Work to complete:
Please copy every line of the data below without changing anything.

[Rows from a layout dataset]
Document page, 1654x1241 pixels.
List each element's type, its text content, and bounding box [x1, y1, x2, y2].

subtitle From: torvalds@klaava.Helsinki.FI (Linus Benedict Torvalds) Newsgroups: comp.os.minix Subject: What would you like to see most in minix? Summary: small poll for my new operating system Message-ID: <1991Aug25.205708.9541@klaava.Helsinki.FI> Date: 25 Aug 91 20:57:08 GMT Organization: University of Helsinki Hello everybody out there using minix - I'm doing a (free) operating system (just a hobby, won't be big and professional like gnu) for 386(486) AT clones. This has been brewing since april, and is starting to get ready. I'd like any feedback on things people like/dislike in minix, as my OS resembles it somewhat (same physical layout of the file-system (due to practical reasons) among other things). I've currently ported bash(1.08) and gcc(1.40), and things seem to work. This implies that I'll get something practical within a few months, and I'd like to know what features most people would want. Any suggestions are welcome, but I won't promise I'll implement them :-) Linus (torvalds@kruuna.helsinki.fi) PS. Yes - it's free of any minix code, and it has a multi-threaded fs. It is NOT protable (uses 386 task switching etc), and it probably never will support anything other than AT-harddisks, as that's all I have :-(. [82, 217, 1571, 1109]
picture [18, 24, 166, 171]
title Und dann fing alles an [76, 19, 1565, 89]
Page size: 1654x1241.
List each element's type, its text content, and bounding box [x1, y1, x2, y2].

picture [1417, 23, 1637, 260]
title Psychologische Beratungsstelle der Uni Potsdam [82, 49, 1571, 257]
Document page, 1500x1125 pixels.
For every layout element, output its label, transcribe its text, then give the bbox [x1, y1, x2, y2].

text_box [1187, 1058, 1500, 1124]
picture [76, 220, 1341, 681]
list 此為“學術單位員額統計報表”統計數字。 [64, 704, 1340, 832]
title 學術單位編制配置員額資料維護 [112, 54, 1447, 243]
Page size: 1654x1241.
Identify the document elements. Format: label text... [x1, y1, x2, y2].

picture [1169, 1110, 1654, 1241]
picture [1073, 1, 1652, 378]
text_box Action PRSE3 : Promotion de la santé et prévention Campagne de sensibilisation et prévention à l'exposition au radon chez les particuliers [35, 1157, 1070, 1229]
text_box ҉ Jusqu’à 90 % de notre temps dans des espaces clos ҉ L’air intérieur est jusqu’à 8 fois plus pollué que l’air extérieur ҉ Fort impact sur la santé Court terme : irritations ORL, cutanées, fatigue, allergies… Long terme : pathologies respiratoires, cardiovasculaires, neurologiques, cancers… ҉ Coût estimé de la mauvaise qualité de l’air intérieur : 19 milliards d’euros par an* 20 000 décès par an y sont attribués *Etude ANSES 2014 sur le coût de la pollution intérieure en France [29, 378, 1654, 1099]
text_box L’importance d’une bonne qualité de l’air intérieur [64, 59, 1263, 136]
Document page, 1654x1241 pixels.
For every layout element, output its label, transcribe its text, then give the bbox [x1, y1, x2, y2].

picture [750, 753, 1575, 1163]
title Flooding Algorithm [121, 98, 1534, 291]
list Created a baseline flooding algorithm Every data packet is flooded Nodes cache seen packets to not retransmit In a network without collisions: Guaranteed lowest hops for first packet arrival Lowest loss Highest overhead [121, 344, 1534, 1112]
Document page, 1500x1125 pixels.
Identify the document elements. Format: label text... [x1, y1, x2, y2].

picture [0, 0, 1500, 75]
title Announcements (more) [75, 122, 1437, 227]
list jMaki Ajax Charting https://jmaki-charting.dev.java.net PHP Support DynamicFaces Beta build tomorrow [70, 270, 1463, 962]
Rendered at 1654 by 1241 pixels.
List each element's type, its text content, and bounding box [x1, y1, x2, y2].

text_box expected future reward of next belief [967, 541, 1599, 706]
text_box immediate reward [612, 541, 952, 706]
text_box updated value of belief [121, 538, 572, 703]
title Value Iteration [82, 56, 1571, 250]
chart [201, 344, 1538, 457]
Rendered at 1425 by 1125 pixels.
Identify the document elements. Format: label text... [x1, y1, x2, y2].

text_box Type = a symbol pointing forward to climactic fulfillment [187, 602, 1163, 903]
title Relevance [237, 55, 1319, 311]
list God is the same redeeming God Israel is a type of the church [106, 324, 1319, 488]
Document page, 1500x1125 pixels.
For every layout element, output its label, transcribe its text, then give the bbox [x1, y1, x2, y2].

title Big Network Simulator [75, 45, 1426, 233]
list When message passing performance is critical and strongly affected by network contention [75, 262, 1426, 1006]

Task solution:
Document page, 1654x1241 pixels.
List each element's type, its text content, and bounding box [x1, y1, x2, y2].

subtitle From: torvalds@klaava.Helsinki.FI (Linus Benedict Torvalds) Newsgroups: comp.os.minix Subject: What would you like to see most in minix? Summary: small poll for my new operating system Message-ID: <1991Aug25.205708.9541@klaava.Helsinki.FI> Date: 25 Aug 91 20:57:08 GMT Organization: University of Helsinki Hello everybody out there using minix - I'm doing a (free) operating system (just a hobby, won't be big and professional like gnu) for 386(486) AT clones. This has been brewing since april, and is starting to get ready. I'd like any feedback on things people like/dislike in minix, as my OS resembles it somewhat (same physical layout of the file-system (due to practical reasons) among other things). I've currently ported bash(1.08) and gcc(1.40), and things seem to work. This implies that I'll get something practical within a few months, and I'd like to know what features most people would want. Any suggestions are welcome, but I won't promise I'll implement them :-) Linus (torvalds@kruuna.helsinki.fi) PS. Yes - it's free of any minix code, and it has a multi-threaded fs. It is NOT protable (uses 386 task switching etc), and it probably never will support anything other than AT-harddisks, as that's all I have :-(. [82, 217, 1571, 1109]
picture [18, 24, 166, 171]
title Und dann fing alles an [76, 19, 1565, 89]
Page size: 1654x1241.
List each element's type, its text content, and bounding box [x1, y1, x2, y2].

picture [1417, 23, 1637, 260]
title Psychologische Beratungsstelle der Uni Potsdam [82, 49, 1571, 257]
Document page, 1500x1125 pixels.
For every layout element, output its label, transcribe its text, then give the bbox [x1, y1, x2, y2].

text_box [1187, 1058, 1500, 1124]
picture [76, 220, 1341, 681]
list 此為“學術單位員額統計報表”統計數字。 [64, 704, 1340, 832]
title 學術單位編制配置員額資料維護 [112, 54, 1447, 243]
Page size: 1654x1241.
Identify the document elements. Format: label text... [x1, y1, x2, y2].

picture [1169, 1110, 1654, 1241]
picture [1073, 1, 1652, 378]
text_box Action PRSE3 : Promotion de la santé et prévention Campagne de sensibilisation et prévention à l'exposition au radon chez les particuliers [35, 1157, 1070, 1229]
text_box ҉ Jusqu’à 90 % de notre temps dans des espaces clos ҉ L’air intérieur est jusqu’à 8 fois plus pollué que l’air extérieur ҉ Fort impact sur la santé Court terme : irritations ORL, cutanées, fatigue, allergies… Long terme : pathologies respiratoires, cardiovasculaires, neurologiques, cancers… ҉ Coût estimé de la mauvaise qualité de l’air intérieur : 19 milliards d’euros par an* 20 000 décès par an y sont attribués *Etude ANSES 2014 sur le coût de la pollution intérieure en France [29, 378, 1654, 1099]
text_box L’importance d’une bonne qualité de l’air intérieur [64, 59, 1263, 136]
Document page, 1654x1241 pixels.
For every layout element, output its label, transcribe its text, then give the bbox [x1, y1, x2, y2].

picture [750, 753, 1575, 1163]
title Flooding Algorithm [121, 98, 1534, 291]
list Created a baseline flooding algorithm Every data packet is flooded Nodes cache seen packets to not retransmit In a network without collisions: Guaranteed lowest hops for first packet arrival Lowest loss Highest overhead [121, 344, 1534, 1112]
Document page, 1500x1125 pixels.
Identify the document elements. Format: label text... [x1, y1, x2, y2].

picture [0, 0, 1500, 75]
title Announcements (more) [75, 122, 1437, 227]
list jMaki Ajax Charting https://jmaki-charting.dev.java.net PHP Support DynamicFaces Beta build tomorrow [70, 270, 1463, 962]
Rendered at 1654 by 1241 pixels.
List each element's type, its text content, and bounding box [x1, y1, x2, y2].

text_box expected future reward of next belief [967, 541, 1599, 706]
text_box immediate reward [612, 541, 952, 706]
text_box updated value of belief [121, 538, 572, 703]
title Value Iteration [82, 56, 1571, 250]
chart [201, 344, 1538, 457]
Rendered at 1425 by 1125 pixels.
Identify the document elements. Format: label text... [x1, y1, x2, y2].

text_box Type = a symbol pointing forward to climactic fulfillment [187, 602, 1163, 903]
title Relevance [237, 55, 1319, 311]
list God is the same redeeming God Israel is a type of the church [106, 324, 1319, 488]
Document page, 1500x1125 pixels.
For every layout element, output its label, transcribe its text, then give the bbox [x1, y1, x2, y2].

title Big Network Simulator [75, 45, 1426, 233]
list When message passing performance is critical and strongly affected by network contention [75, 262, 1426, 1006]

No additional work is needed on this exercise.